A spokeswoman for RTÉ said the station “would welcome a discussion with the Oireachtas at any time on how best to provide engaging and informative coverage of the proceedings”.

The Ceann Comhairle also wants to see his plan for a better-dressed Dáil implemented. Male deputies would have to wear a jacket and a shirt with a collar – ties would be optional.

A Dáil motion is required for this change but the Government parties are reluctant to give the casual dressers in the technical group a publicity coup.

Barrett isn’t letting the issue go by default: “If you look at the Assembly in Northern Ireland, they have the dress code; everybody abides by it.”

He wasn’t in the chair when Tipperary Independent Mattie McGrath used the word “sh*te” in a recent debate on septic tanks, and Green TD Paul Gogarty’s four-letter outburst took place in the previous Dáil.

However, Barrett is determined to halt this development in its tracks and he warns that a directive will be introduced specifically banning these expressions.

“The use of that sort of language demeans the House,” he said.

Surprisingly, the words in question are not currently on the banned list but there are plans to update it for the first time since 2006.

The existing list of forbidden words includes: brat, buffoon, chancer, communist, corner boy, coward, fascist, gurrier, guttersnipe, hypocrite, rat, scumbag, scurrilous and yahoo.
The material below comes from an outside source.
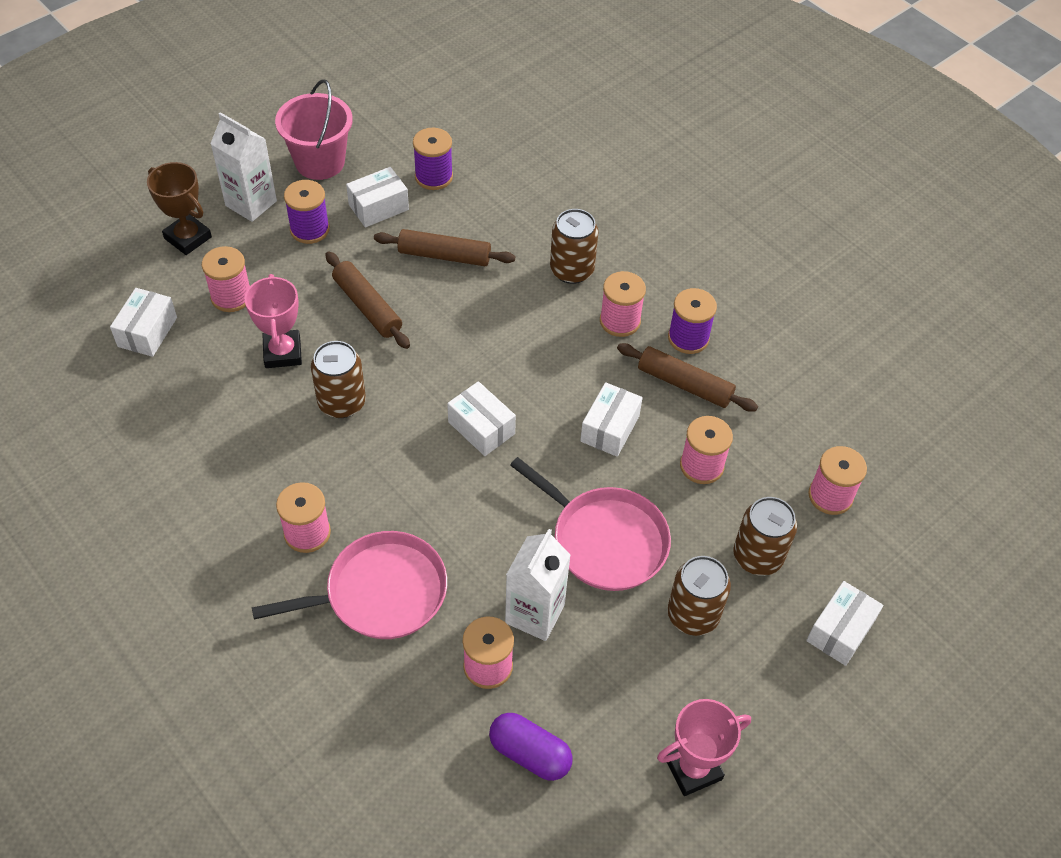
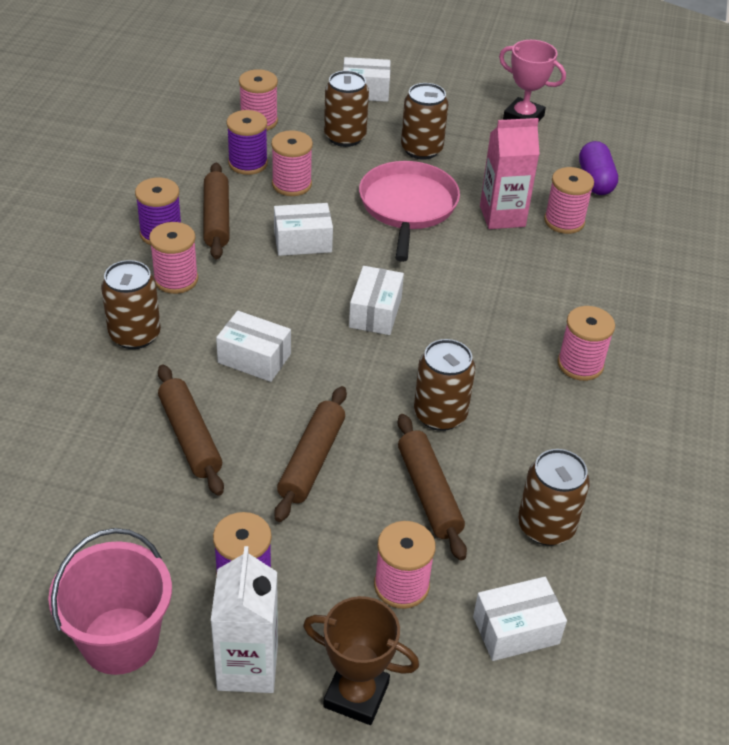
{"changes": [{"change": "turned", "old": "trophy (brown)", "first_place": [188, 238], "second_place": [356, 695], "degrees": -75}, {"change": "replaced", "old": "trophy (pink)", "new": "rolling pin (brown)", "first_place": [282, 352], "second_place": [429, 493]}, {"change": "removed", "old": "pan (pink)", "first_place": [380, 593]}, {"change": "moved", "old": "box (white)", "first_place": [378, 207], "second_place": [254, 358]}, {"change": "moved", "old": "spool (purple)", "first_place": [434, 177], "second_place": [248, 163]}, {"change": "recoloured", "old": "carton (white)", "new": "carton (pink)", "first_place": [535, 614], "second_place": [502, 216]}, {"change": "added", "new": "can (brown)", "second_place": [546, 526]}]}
Another ambition of the Ceann Comhairle is to “liven up question time and bring more people into the chamber”, so he proposes a change whereby he would draw the questions in a lottery before going into the House.

“Nobody would know the draw, so all the deputies who have put down their questions for oral reply will come in because they’ll wait and see are they going to be called.

“If they’re not there, their reply will go as a written reply but they won’t get in the supplementary.”